- **What you will do**
A. Answer these questions using the article on the East Jefferson levee district police:
(i) How many miles of levees does Yetta patrol?
(ii) To which agency did Yetta hand over the warehouse burglary?
(iii) What share of the levee district's $5.1 million budget goes to its Police Department?
B. Write a few more paragraphs of the article on the East Jefferson levee district police, picking up after its final sentence.

[[ Extract provided, beginning ]]

It was a typical morning for Lt. Vincent Yetta, a 25-year veteran of the East Jefferson Levee District Police Department.

While patrolling the 30 miles of levees that ring the low-lying suburb, Yetta found two cars illegally parked near a bike path, scolded a resident for failing to keep his dogs on a leash and responded to a minor burglary at a warehouse on the batture near the Mississippi River.

Though Yetta believed the burglary was an inside job by someone who had robbed the business twice in the past month, he decided not to pursue the case himself. Instead, he turned it over to the Jefferson Parish Sheriff's Office, which has both crime scene technicians and a burglary unit.

"It's not like we work huge cases," said Yetta, who has never fired his gun in the line of duty.

While the Police Department accounts for a third of the levee district's $5.1 million budget, Yetta struggled to come up with a list of his most significant accomplishments or describe his biggest arrests.

"We're more public relations," he said.

To critics of local levee boards who have long complained that these flood-control agencies fritter away their resources on puffery and patronage, such candor couldn't come at a better time.

This week, lawmakers will gather for a special session at which the hottest topic is expected to be a proposal to consolidate four local levee boards into a single agency that would represent eight southeast Louisiana parishes: Jefferson, Orleans, St. Bernard, and lakeside portions of St. Tammany, St. Charles, St. John the Baptist, Livingston and Tangipahoa.

It's not a new idea. State and local officials have been talking about various takeover proposals for more than 20 years. In the past, such moves were usually prompted by disgust over the way the boards have awarded contracts or managed their money. Too often, critics said, levee boards have focused their efforts on everything but levees.

But the most recent push for consolidation was inspired by the post-Katrina failure of levees and floodwalls that allowed water to engulf 80 percent of New Orleans, most of St. Bernard Parish and parts of East Jefferson.

[[ Extract provided, end ]]
[[ Data excerpts, beginning ]]

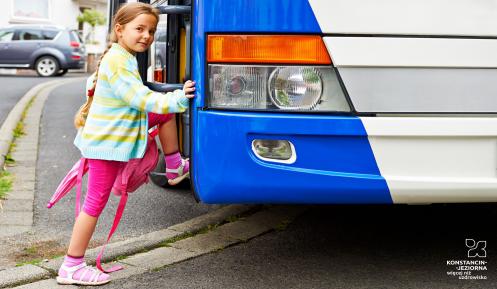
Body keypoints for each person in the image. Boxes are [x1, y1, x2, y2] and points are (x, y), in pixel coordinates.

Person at [56, 2, 195, 286]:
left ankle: (173, 167)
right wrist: (178, 98)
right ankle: (71, 265)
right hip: (106, 144)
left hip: (112, 135)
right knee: (94, 203)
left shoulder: (122, 56)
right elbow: (139, 98)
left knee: (164, 115)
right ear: (120, 30)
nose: (146, 36)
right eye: (139, 29)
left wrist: (167, 105)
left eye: (152, 31)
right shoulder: (118, 62)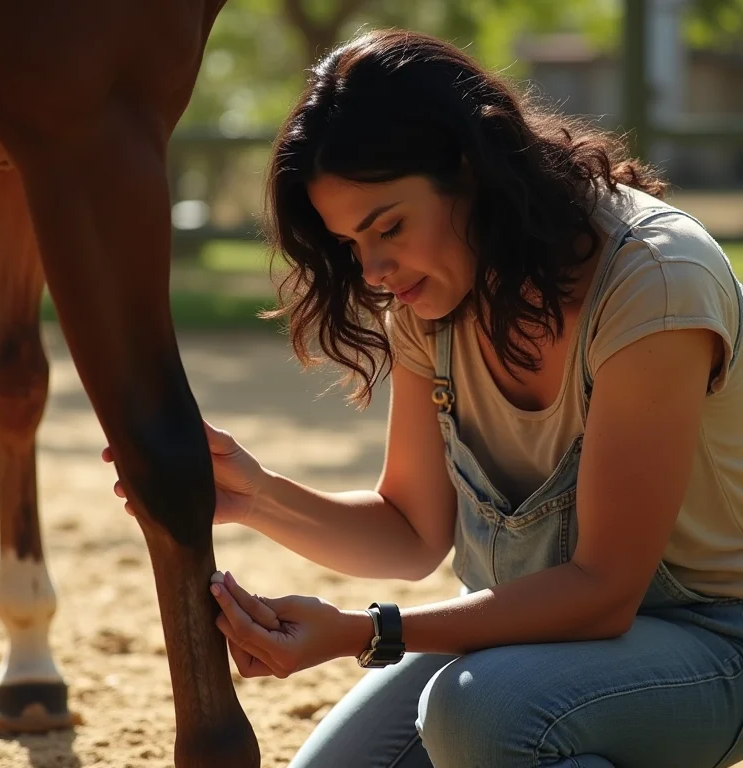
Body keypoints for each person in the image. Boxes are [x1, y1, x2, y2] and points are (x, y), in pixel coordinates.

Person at [104, 28, 743, 768]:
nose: (374, 270)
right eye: (351, 245)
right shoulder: (430, 302)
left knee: (478, 715)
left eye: (390, 227)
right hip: (521, 648)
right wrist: (256, 496)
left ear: (471, 169)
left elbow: (604, 591)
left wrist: (363, 632)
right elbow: (412, 531)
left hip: (709, 645)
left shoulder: (654, 280)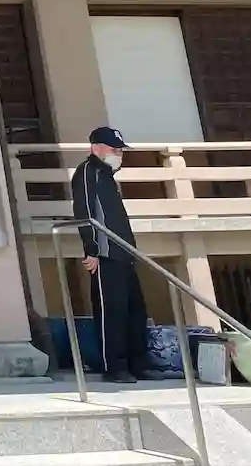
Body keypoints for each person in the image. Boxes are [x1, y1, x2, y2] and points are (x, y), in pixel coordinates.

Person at [71, 125, 163, 383]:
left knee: (135, 311)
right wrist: (91, 249)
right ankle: (114, 367)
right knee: (111, 313)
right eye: (114, 150)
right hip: (104, 254)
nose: (118, 154)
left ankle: (138, 363)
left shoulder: (107, 176)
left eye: (120, 150)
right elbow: (85, 211)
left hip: (124, 252)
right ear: (96, 148)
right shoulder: (87, 172)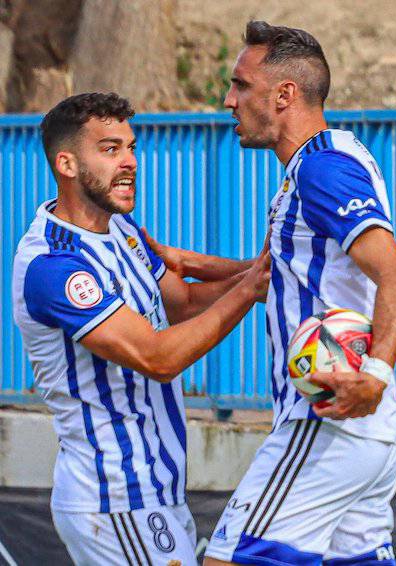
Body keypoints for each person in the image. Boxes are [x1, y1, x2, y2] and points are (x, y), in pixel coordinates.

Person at [12, 92, 270, 566]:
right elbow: (157, 357)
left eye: (131, 147)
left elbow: (186, 302)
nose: (129, 161)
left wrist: (270, 272)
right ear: (66, 163)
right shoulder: (54, 265)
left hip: (154, 491)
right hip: (114, 497)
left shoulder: (121, 229)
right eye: (110, 149)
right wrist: (250, 288)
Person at [196, 21, 396, 566]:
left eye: (241, 85)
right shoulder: (323, 162)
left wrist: (375, 376)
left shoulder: (321, 170)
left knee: (228, 559)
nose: (229, 100)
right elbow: (272, 274)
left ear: (284, 94)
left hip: (328, 418)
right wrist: (184, 262)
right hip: (366, 428)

[[ Data excerpts, end ]]

- **Results of the tasks**
A.
(i) 30 miles
(ii) The Jefferson Parish Sheriff's Office
(iii) A third

B.
Though a similar proposal died in November, the bill's sponsor, Sen. Walter Boasso, R-Arabi, has significantly reworked the concept and gained an important ally in Gov. Kathleen Blanco, who was noncommittal on the measure last year.

Aware that Congress and other national opinion makers are watching the issue closely, Blanco has made it clear that the levee board bill is the most important of the 41 topics to be addressed during the 12-day session. The previous failure to pass a levee board overhaul led to a public outcry and national media reports drawing attention to Louisiana's penchant for patronage and parochialism.

"Our citizens are looking for the confidence that comes from a strong and safe levee system. I stand with them," Blanco said while announcing the proposal last week. "Senator Boasso and I have joined together to put forth a strong piece of legislation that will give our citizens that type of confidence."

Decades of trying

The move to consolidate the boards has drawn the support of government watchdogs, including the Council for a Better Louisiana and the Public Affairs Research Council.

"Going back decades, reformers have tried to rein in the state's levee boards, particularly the Orleans Levee Board, with little success," PAR President Jim Brandt said. "It is an anachronistic, dysfunctional system that reeks of the old-style Louisiana politics. The priorities have been on backroom deals and appointments more than on flood control, and the system has been immune to attempts at reform."

Indeed, the record is filled with examples of cronyism and questionable spending at each of the levee districts in the New Orleans area. Top administrators have resigned or been fired after being accused of misconduct. Pumping stations have failed or been overwhelmed, causing flooding. And, in New Orleans, levee inspections have been so lackadaisical that they didn't even come close to meeting federal regulations, according to engineers around the country.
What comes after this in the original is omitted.